> _ABOUT THIS EXERCISE_: The output should consist solely of the line containing "X117175000Y-113125000D01*" and the lines that follow it through the end of the data below.

######

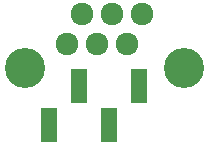
<source format=gbs>
G04 #@! TF.FileFunction,Soldermask,Bot*
%FSLAX46Y46*%
G04 Gerber Fmt 4.6, Leading zero omitted, Abs format (unit mm)*
G04 Created by KiCad (PCBNEW 4.0.7-e2-6376~58~ubuntu16.04.1) date Sat Jan 13 09:51:46 2018*
%MOMM*%
%LPD*%
G01*
G04 APERTURE LIST*
%ADD10C,0.100000*%
%ADD11C,1.920000*%
%ADD12C,3.400000*%
%ADD13R,1.400000X2.910000*%
G04 APERTURE END LIST*
D10*
D11*
X150110000Y-85600000D03*
X147570000Y-85600000D03*
X152650000Y-85600000D03*
X146300000Y-88140000D03*
X148840000Y-88140000D03*
X151380000Y-88140000D03*
D12*
X156210000Y-90170000D03*
X142740000Y-90170000D03*
D13*
X147320000Y-91690000D03*
X152400000Y-91690000D03*
X144780000Y-95000000D03*
X149860000Y-95000000D03*
M02*

</source>
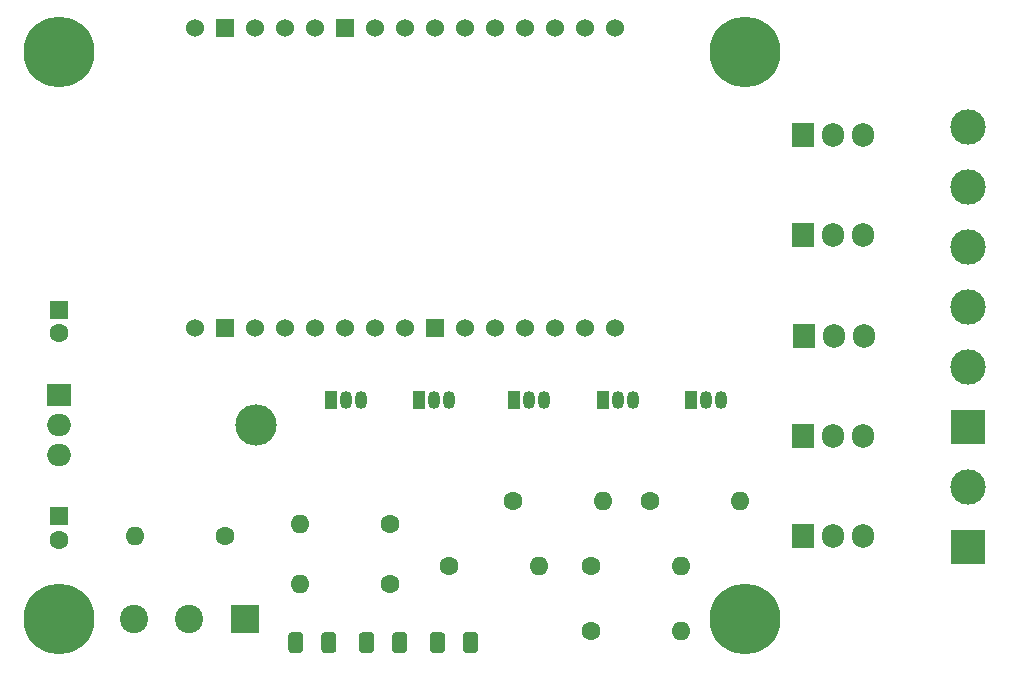
<source format=gbr>
%TF.GenerationSoftware,KiCad,Pcbnew,5.1.10-88a1d61d58~90~ubuntu20.04.1*%
%TF.CreationDate,2021-10-06T22:46:20-04:00*%
%TF.ProjectId,jrgbwww24,6a726762-7777-4773-9234-2e6b69636164,rev?*%
%TF.SameCoordinates,Original*%
%TF.FileFunction,Soldermask,Top*%
%TF.FilePolarity,Negative*%
%FSLAX46Y46*%
G04 Gerber Fmt 4.6, Leading zero omitted, Abs format (unit mm)*
G04 Created by KiCad (PCBNEW 5.1.10-88a1d61d58~90~ubuntu20.04.1) date 2021-10-06 22:46:20*
%MOMM*%
%LPD*%
G01*
G04 APERTURE LIST*
%ADD10O,1.905000X2.000000*%
%ADD11R,1.905000X2.000000*%
%ADD12C,6.000000*%
%ADD13C,2.400000*%
%ADD14R,2.400000X2.400000*%
%ADD15C,1.524000*%
%ADD16R,1.524000X1.524000*%
%ADD17O,2.000000X1.905000*%
%ADD18R,2.000000X1.905000*%
%ADD19O,3.500000X3.500000*%
%ADD20O,1.600000X1.600000*%
%ADD21C,1.600000*%
%ADD22R,1.050000X1.500000*%
%ADD23O,1.050000X1.500000*%
%ADD24C,3.000000*%
%ADD25R,3.000000X3.000000*%
%ADD26R,1.600000X1.600000*%
G04 APERTURE END LIST*
D10*
%TO.C,Q4*%
X162040000Y-105000000D03*
X159500000Y-105000000D03*
D11*
X156960000Y-105000000D03*
%TD*%
D10*
%TO.C,Q10*%
X162040000Y-71000000D03*
X159500000Y-71000000D03*
D11*
X156960000Y-71000000D03*
%TD*%
D10*
%TO.C,Q9*%
X162040000Y-79500000D03*
X159500000Y-79500000D03*
D11*
X156960000Y-79500000D03*
%TD*%
D10*
%TO.C,Q6*%
X162080000Y-88000000D03*
X159540000Y-88000000D03*
D11*
X157000000Y-88000000D03*
%TD*%
D10*
%TO.C,Q5*%
X162040000Y-96500000D03*
X159500000Y-96500000D03*
D11*
X156960000Y-96500000D03*
%TD*%
D12*
%TO.C,REF\u002A\u002A*%
X152000000Y-64000000D03*
%TD*%
%TO.C,REF\u002A\u002A*%
X152000000Y-112000000D03*
%TD*%
%TO.C,REF\u002A\u002A*%
X94000000Y-112000000D03*
%TD*%
%TO.C,REF\u002A\u002A*%
X94000000Y-64000000D03*
%TD*%
D13*
%TO.C,SW1*%
X100300000Y-112000000D03*
X105000000Y-112000000D03*
D14*
X109700000Y-112000000D03*
%TD*%
D15*
%TO.C,U1*%
X105440000Y-87400000D03*
D16*
X107980000Y-87400000D03*
D15*
X110520000Y-87400000D03*
X113060000Y-87400000D03*
X115600000Y-87400000D03*
X118140000Y-87400000D03*
X120680000Y-87400000D03*
X123220000Y-87400000D03*
D16*
X125760000Y-87400000D03*
D15*
X128300000Y-87400000D03*
X130840000Y-87400000D03*
X133380000Y-87400000D03*
X135920000Y-87400000D03*
X138460000Y-87400000D03*
X141000000Y-87400000D03*
X105440000Y-62000000D03*
D16*
X107980000Y-62000000D03*
D15*
X110520000Y-62000000D03*
X113060000Y-62000000D03*
X115600000Y-62000000D03*
D16*
X118140000Y-62000000D03*
D15*
X120680000Y-62000000D03*
X123220000Y-62000000D03*
X125760000Y-62000000D03*
X128300000Y-62000000D03*
X130840000Y-62000000D03*
X133380000Y-62000000D03*
X135920000Y-62000000D03*
X138460000Y-62000000D03*
X141000000Y-62000000D03*
%TD*%
D17*
%TO.C,U2*%
X94000000Y-98080000D03*
X94000000Y-95540000D03*
D18*
X94000000Y-93000000D03*
D19*
X110660000Y-95540000D03*
%TD*%
D20*
%TO.C,R8*%
X114380000Y-109000000D03*
D21*
X122000000Y-109000000D03*
%TD*%
D20*
%TO.C,R7*%
X114380000Y-104000000D03*
D21*
X122000000Y-104000000D03*
%TD*%
D20*
%TO.C,R6*%
X100380000Y-105000000D03*
D21*
X108000000Y-105000000D03*
%TD*%
D20*
%TO.C,R5*%
X134620000Y-107500000D03*
D21*
X127000000Y-107500000D03*
%TD*%
D20*
%TO.C,R4*%
X140000000Y-102000000D03*
D21*
X132380000Y-102000000D03*
%TD*%
D20*
%TO.C,R3*%
X151620000Y-102000000D03*
D21*
X144000000Y-102000000D03*
%TD*%
D20*
%TO.C,R2*%
X146620000Y-107500000D03*
D21*
X139000000Y-107500000D03*
%TD*%
D20*
%TO.C,R1*%
X146620000Y-113000000D03*
D21*
X139000000Y-113000000D03*
%TD*%
D22*
%TO.C,Q8*%
X116960000Y-93500000D03*
D23*
X119500000Y-93500000D03*
X118230000Y-93500000D03*
%TD*%
D22*
%TO.C,Q7*%
X124460000Y-93500000D03*
D23*
X127000000Y-93500000D03*
X125730000Y-93500000D03*
%TD*%
D22*
%TO.C,Q3*%
X132500000Y-93500000D03*
D23*
X135040000Y-93500000D03*
X133770000Y-93500000D03*
%TD*%
D22*
%TO.C,Q2*%
X140000000Y-93500000D03*
D23*
X142540000Y-93500000D03*
X141270000Y-93500000D03*
%TD*%
D22*
%TO.C,Q1*%
X147500000Y-93500000D03*
D23*
X150040000Y-93500000D03*
X148770000Y-93500000D03*
%TD*%
D24*
%TO.C,J2*%
X170925300Y-70330600D03*
X170925300Y-75410600D03*
X170925300Y-80490600D03*
D25*
X170925300Y-95730600D03*
D24*
X170925300Y-85570600D03*
X170925300Y-90650600D03*
%TD*%
%TO.C,J1*%
X170925300Y-100810600D03*
D25*
X170925300Y-105890600D03*
%TD*%
%TO.C,D3*%
G36*
G01*
X126625000Y-113375000D02*
X126625000Y-114625000D01*
G75*
G02*
X126375000Y-114875000I-250000J0D01*
G01*
X125625000Y-114875000D01*
G75*
G02*
X125375000Y-114625000I0J250000D01*
G01*
X125375000Y-113375000D01*
G75*
G02*
X125625000Y-113125000I250000J0D01*
G01*
X126375000Y-113125000D01*
G75*
G02*
X126625000Y-113375000I0J-250000D01*
G01*
G37*
G36*
G01*
X129425000Y-113375000D02*
X129425000Y-114625000D01*
G75*
G02*
X129175000Y-114875000I-250000J0D01*
G01*
X128425000Y-114875000D01*
G75*
G02*
X128175000Y-114625000I0J250000D01*
G01*
X128175000Y-113375000D01*
G75*
G02*
X128425000Y-113125000I250000J0D01*
G01*
X129175000Y-113125000D01*
G75*
G02*
X129425000Y-113375000I0J-250000D01*
G01*
G37*
%TD*%
%TO.C,D2*%
G36*
G01*
X120625000Y-113375000D02*
X120625000Y-114625000D01*
G75*
G02*
X120375000Y-114875000I-250000J0D01*
G01*
X119625000Y-114875000D01*
G75*
G02*
X119375000Y-114625000I0J250000D01*
G01*
X119375000Y-113375000D01*
G75*
G02*
X119625000Y-113125000I250000J0D01*
G01*
X120375000Y-113125000D01*
G75*
G02*
X120625000Y-113375000I0J-250000D01*
G01*
G37*
G36*
G01*
X123425000Y-113375000D02*
X123425000Y-114625000D01*
G75*
G02*
X123175000Y-114875000I-250000J0D01*
G01*
X122425000Y-114875000D01*
G75*
G02*
X122175000Y-114625000I0J250000D01*
G01*
X122175000Y-113375000D01*
G75*
G02*
X122425000Y-113125000I250000J0D01*
G01*
X123175000Y-113125000D01*
G75*
G02*
X123425000Y-113375000I0J-250000D01*
G01*
G37*
%TD*%
%TO.C,D1*%
G36*
G01*
X114625000Y-113375000D02*
X114625000Y-114625000D01*
G75*
G02*
X114375000Y-114875000I-250000J0D01*
G01*
X113625000Y-114875000D01*
G75*
G02*
X113375000Y-114625000I0J250000D01*
G01*
X113375000Y-113375000D01*
G75*
G02*
X113625000Y-113125000I250000J0D01*
G01*
X114375000Y-113125000D01*
G75*
G02*
X114625000Y-113375000I0J-250000D01*
G01*
G37*
G36*
G01*
X117425000Y-113375000D02*
X117425000Y-114625000D01*
G75*
G02*
X117175000Y-114875000I-250000J0D01*
G01*
X116425000Y-114875000D01*
G75*
G02*
X116175000Y-114625000I0J250000D01*
G01*
X116175000Y-113375000D01*
G75*
G02*
X116425000Y-113125000I250000J0D01*
G01*
X117175000Y-113125000D01*
G75*
G02*
X117425000Y-113375000I0J-250000D01*
G01*
G37*
%TD*%
D21*
%TO.C,C2*%
X94000000Y-105300000D03*
D26*
X94000000Y-103300000D03*
%TD*%
D21*
%TO.C,C1*%
X94000000Y-87800000D03*
D26*
X94000000Y-85800000D03*
%TD*%
M02*

</source>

######

> _RESULT BELOW_:
X117175000Y-113125000D01*
G75*
G02*
X117425000Y-113375000I0J-250000D01*
G01*
G37*
%TD*%
D21*
%TO.C,C2*%
X94000000Y-105300000D03*
D26*
X94000000Y-103300000D03*
%TD*%
D21*
%TO.C,C1*%
X94000000Y-87800000D03*
D26*
X94000000Y-85800000D03*
%TD*%
M02*

</source>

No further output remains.